Task details: Pull out every line of the rows below that contains the word "můžete". Copy each such line in full.

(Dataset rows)
━━━━━━━━━━

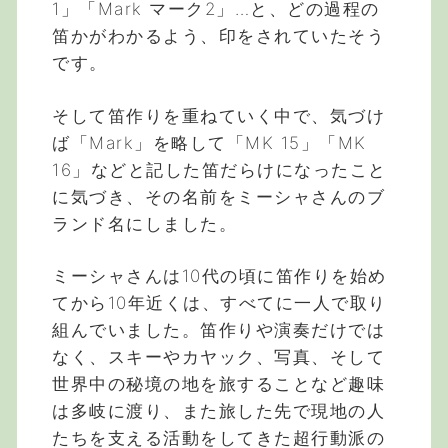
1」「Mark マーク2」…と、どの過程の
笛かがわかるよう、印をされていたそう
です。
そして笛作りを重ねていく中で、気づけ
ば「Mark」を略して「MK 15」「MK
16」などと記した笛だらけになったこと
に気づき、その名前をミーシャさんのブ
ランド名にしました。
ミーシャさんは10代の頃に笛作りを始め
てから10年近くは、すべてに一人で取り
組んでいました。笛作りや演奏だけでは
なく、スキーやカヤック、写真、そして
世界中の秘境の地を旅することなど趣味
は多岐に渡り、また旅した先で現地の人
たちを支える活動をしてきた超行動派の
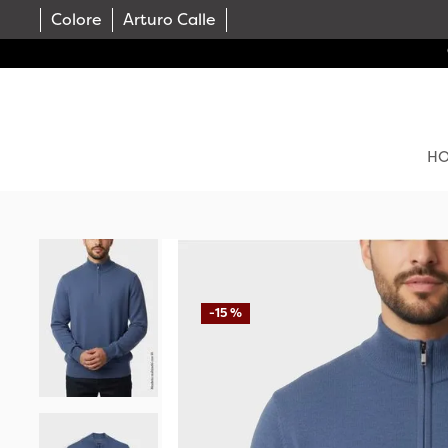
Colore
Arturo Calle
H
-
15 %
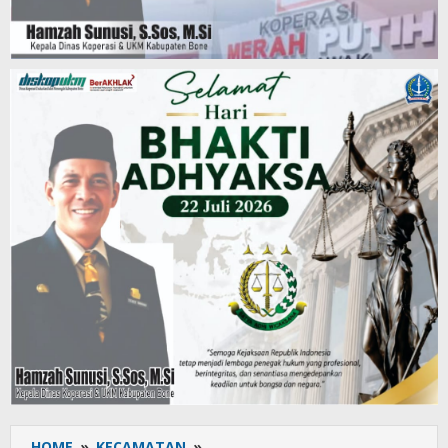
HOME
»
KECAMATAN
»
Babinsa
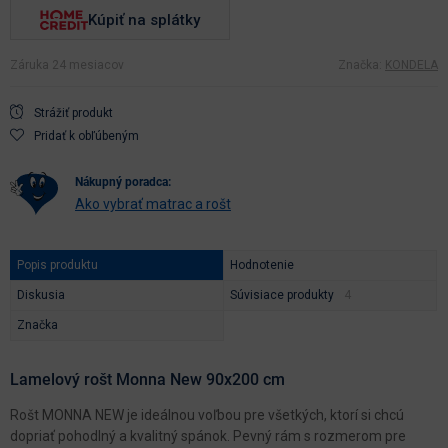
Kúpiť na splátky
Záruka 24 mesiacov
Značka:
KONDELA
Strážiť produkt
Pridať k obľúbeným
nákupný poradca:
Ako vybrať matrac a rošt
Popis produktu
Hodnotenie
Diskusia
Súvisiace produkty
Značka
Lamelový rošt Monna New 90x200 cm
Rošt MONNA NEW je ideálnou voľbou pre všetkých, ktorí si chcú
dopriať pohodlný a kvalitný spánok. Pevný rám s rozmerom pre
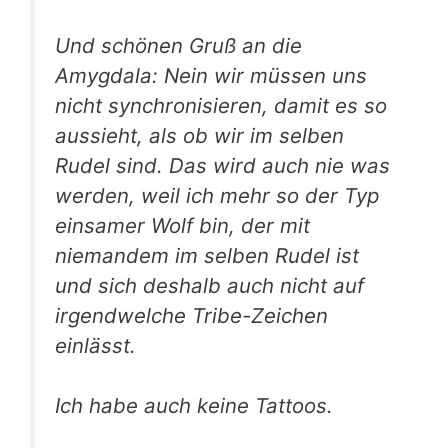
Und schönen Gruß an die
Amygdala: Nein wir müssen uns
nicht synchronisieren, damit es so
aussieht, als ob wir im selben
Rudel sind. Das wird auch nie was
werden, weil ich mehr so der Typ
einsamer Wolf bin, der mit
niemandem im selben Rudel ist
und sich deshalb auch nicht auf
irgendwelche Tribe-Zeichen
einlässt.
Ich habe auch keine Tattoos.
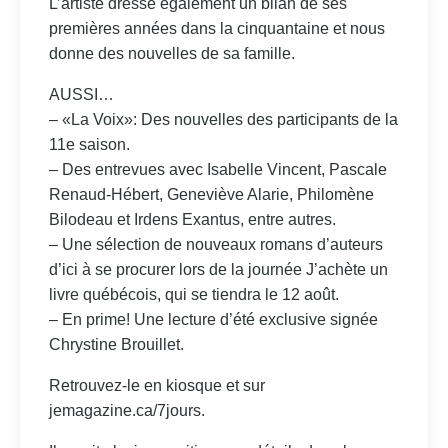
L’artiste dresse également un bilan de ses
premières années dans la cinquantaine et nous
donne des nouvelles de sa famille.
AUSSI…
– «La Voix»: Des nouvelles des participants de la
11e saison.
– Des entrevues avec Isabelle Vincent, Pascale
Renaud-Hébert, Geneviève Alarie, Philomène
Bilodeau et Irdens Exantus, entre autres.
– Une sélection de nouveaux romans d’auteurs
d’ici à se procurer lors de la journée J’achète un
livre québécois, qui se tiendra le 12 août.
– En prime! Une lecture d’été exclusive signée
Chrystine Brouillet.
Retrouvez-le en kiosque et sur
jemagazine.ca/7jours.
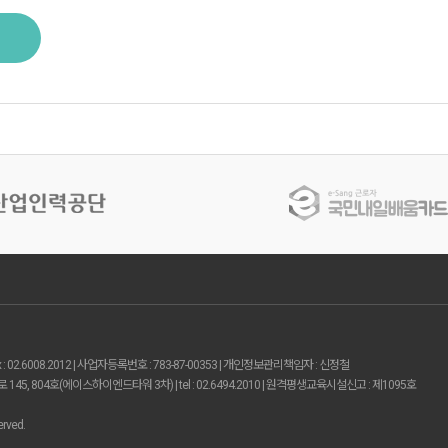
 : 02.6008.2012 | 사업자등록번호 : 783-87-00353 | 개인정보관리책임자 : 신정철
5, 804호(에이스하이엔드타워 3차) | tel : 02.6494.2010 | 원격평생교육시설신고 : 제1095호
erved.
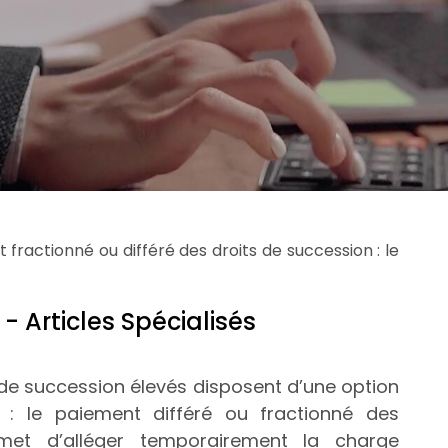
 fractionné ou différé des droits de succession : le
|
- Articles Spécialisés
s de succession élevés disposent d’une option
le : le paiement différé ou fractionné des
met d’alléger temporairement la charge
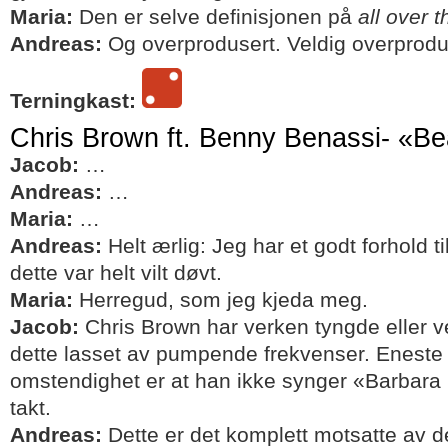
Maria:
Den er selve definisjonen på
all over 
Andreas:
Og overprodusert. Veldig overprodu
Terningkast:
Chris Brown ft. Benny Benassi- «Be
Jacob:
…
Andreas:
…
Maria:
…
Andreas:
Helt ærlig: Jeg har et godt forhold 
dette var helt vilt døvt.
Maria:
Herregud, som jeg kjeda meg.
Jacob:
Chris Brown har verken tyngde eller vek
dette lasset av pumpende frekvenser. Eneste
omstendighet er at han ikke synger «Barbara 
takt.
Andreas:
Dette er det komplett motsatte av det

━━━━━━━━━━

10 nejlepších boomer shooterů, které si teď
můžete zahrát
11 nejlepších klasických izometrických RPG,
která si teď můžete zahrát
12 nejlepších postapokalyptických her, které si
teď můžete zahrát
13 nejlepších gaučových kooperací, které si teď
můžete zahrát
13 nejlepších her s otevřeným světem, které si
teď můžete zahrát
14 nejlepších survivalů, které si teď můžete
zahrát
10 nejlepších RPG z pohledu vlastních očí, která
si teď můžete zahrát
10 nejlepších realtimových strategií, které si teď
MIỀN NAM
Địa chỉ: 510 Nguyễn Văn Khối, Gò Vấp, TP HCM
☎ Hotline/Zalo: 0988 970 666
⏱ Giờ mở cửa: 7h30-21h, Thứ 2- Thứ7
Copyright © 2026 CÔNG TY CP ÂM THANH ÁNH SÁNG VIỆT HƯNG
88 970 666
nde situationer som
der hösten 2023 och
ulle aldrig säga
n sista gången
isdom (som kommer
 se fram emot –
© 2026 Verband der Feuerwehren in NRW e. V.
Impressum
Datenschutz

━━━━━━━━━━

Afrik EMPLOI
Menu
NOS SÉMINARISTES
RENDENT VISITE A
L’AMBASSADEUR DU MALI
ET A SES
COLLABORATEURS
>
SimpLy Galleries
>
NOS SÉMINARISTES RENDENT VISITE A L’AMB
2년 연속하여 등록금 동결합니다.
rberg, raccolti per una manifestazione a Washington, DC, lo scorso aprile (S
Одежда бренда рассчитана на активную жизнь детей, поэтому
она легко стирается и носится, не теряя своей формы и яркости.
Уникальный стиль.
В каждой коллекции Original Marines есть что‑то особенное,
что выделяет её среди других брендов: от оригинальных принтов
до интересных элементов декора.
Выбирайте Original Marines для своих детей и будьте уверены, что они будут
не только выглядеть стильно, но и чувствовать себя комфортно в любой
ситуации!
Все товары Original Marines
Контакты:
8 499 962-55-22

━━━━━━━━━━

Answer area:
můžete zahrát
která si teď můžete zahrát
teď můžete zahrát
můžete zahrát
teď můžete zahrát
14 nejlepších survivalů, které si teď můžete
si teď můžete zahrát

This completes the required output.